Penyanyi yang rentang suaranya mencapai lima oktaf tersebut membuat dirinya menjadi salah satu artis paling sukses di era 1990-an, di mana dia memutuskan untuk memberi tahu publik guna membantu menghapuskan stigma terhadap gangguan jiwa.
“Sebelum ini saya masih menyangkal dan mengasingkan diri dan selalu takut seseorang akan mengekspose saya,” katanya kepada People dalam kisah utama terbaru majalah tersebut.
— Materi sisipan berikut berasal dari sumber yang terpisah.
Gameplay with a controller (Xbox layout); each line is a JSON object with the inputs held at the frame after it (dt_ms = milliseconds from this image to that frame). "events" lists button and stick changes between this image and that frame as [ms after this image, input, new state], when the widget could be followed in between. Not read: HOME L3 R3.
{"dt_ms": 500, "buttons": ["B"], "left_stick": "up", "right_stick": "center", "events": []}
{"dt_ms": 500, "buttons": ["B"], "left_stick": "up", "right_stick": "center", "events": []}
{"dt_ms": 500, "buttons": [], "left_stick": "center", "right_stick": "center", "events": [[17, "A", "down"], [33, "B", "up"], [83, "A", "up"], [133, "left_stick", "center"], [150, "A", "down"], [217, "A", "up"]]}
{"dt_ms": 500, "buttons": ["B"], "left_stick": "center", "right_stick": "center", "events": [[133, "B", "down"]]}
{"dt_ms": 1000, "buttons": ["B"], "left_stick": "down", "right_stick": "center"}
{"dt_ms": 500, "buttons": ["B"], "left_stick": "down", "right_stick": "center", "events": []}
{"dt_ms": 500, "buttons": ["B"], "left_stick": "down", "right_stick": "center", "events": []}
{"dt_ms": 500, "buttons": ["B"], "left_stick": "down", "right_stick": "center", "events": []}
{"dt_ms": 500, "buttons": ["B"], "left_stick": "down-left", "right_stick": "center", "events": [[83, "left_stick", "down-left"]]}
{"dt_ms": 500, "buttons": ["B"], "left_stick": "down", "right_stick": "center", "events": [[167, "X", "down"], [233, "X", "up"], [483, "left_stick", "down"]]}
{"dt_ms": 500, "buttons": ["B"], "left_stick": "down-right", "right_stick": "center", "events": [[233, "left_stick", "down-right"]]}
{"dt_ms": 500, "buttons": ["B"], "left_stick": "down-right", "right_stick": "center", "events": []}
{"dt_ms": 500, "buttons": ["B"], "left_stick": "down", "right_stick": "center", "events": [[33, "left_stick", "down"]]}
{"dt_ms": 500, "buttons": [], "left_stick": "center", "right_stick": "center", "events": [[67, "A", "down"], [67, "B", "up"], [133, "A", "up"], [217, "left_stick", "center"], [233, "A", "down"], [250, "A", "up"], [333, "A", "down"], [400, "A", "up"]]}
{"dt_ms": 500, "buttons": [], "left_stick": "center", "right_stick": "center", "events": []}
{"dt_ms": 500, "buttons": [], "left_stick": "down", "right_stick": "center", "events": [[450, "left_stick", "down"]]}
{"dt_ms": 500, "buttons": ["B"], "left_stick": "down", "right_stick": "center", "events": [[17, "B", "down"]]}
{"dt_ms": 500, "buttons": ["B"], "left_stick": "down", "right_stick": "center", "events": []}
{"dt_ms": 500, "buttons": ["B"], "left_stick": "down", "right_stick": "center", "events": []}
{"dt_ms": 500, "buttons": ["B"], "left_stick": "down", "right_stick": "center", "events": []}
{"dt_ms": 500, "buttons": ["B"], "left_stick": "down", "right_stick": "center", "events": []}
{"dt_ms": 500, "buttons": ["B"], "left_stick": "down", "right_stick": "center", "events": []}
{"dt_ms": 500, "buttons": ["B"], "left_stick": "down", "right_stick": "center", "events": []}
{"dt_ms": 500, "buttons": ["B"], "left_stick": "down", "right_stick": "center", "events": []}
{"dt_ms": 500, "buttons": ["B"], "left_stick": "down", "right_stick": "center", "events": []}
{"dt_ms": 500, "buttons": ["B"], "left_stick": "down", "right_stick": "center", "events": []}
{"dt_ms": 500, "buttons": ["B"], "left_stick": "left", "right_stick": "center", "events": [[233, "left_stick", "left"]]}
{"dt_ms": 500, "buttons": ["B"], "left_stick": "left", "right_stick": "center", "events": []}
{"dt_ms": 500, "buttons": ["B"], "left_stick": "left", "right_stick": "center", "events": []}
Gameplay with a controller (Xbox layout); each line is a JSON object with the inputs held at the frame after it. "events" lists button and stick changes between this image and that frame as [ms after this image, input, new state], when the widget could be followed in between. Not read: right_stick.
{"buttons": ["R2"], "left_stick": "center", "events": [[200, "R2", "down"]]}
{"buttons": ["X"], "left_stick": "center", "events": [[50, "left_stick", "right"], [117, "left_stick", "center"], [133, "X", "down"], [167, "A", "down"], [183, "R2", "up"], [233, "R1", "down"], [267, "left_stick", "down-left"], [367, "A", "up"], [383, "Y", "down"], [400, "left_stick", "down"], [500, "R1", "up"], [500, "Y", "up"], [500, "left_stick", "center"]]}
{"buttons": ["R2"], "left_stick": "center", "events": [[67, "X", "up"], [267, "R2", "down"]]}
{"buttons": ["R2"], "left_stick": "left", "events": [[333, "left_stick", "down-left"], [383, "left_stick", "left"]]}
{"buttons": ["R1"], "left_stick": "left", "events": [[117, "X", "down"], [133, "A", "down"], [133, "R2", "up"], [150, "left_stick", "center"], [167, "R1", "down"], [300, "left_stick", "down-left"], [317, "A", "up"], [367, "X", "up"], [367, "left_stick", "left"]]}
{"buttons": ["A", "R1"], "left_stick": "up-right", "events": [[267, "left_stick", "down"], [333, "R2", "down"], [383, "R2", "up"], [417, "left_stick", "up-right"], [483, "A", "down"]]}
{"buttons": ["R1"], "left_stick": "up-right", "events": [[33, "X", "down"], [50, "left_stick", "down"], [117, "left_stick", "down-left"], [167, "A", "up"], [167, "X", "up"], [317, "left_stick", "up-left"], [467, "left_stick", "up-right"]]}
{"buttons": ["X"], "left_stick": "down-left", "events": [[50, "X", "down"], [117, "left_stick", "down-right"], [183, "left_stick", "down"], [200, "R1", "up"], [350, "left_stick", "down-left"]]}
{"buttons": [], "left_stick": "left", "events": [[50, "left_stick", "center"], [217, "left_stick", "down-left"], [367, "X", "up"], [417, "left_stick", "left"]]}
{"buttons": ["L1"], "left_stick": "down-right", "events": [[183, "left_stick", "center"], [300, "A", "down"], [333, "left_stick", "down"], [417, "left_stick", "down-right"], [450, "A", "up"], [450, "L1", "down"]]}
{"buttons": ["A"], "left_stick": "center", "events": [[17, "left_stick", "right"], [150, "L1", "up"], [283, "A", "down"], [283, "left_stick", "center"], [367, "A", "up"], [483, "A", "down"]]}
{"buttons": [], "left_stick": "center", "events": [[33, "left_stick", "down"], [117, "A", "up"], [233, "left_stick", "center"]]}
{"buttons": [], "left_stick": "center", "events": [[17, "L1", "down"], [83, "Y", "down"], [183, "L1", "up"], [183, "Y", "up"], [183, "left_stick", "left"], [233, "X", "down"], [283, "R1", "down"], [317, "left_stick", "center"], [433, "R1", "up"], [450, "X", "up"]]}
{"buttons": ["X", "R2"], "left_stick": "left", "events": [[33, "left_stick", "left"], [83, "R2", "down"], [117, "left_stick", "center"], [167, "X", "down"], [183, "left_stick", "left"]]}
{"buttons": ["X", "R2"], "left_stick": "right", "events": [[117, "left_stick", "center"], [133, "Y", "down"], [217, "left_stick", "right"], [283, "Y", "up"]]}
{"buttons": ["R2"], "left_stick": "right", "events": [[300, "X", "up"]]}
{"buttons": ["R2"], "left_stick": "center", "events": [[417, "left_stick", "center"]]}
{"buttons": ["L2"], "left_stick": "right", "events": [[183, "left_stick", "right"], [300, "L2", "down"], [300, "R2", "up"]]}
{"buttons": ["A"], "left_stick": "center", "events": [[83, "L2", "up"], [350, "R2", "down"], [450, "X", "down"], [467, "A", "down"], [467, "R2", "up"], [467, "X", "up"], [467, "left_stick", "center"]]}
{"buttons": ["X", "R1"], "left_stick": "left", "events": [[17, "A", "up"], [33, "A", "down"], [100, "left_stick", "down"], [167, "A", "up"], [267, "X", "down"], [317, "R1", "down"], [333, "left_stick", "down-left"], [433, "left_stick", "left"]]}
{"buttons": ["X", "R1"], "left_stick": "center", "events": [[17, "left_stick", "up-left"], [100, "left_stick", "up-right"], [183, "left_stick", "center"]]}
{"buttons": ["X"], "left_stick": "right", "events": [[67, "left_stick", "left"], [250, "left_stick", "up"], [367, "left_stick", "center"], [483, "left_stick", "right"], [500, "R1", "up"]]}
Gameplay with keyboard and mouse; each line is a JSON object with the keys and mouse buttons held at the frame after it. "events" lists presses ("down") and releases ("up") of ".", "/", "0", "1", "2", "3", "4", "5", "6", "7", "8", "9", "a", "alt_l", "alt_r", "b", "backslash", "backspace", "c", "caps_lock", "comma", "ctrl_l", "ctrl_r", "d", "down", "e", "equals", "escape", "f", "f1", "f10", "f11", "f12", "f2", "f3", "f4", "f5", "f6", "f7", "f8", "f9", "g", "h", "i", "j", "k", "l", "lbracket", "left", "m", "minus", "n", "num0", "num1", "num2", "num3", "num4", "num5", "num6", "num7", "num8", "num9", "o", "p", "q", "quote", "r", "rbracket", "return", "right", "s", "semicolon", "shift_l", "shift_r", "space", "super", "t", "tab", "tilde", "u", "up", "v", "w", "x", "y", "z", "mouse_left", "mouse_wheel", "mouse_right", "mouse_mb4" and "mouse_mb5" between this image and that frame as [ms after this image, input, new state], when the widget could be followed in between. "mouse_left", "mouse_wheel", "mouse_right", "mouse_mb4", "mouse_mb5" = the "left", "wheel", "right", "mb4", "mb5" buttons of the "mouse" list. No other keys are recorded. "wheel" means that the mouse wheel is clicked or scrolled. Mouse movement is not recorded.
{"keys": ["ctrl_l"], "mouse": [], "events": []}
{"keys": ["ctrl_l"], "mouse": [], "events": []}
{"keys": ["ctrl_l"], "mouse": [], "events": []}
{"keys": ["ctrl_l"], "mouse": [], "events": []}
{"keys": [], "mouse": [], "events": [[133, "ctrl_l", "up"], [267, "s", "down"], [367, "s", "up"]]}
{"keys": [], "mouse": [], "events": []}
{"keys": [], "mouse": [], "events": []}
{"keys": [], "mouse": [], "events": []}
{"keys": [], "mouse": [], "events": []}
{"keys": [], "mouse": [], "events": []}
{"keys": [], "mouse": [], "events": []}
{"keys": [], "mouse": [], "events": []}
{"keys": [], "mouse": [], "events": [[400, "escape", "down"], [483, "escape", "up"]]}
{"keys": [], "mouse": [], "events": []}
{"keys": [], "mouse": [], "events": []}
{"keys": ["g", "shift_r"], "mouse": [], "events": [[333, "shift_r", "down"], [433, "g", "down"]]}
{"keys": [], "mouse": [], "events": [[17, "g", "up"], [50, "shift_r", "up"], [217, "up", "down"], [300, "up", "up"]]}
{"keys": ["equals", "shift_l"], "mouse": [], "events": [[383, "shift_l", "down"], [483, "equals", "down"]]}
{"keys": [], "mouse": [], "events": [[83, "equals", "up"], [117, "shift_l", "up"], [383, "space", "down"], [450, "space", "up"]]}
Carey, yang menginjak usia 40-an, mengatakan dia mengira dirinya mengalami gangguan tidur, tetapi insomnia dan perasannya yang cepat marah ternyata berasal dari gangguan bipolar, secara umum dikenal sebagai depresi menggila.
“Saya akan merasa sangat sedih dan kesepian – bahkan merasa bersalah karena saya tidak melakukan apa yang perlu saya lakukan untuk karier saya,” ungkapnya.
“Gangguan bipolar tidak harus menentukan siapa dirimu dan saya tidak mau membiarkannya menentukan siapa diri saya atau menguasai saya,” katanya kepada People.
Carey mengatakan dia mengalami gangguan Bipolar tingkat II, yang dicirikan dengan gejala lebih ringan dari Bipolar tingkat I.
Sekitar 2,8 persen orang dewasa di Amerika Serikat mengalami gangguan bipolar pada tahun tertentu, menurut Institut Kesehatan Mental Nasional federal.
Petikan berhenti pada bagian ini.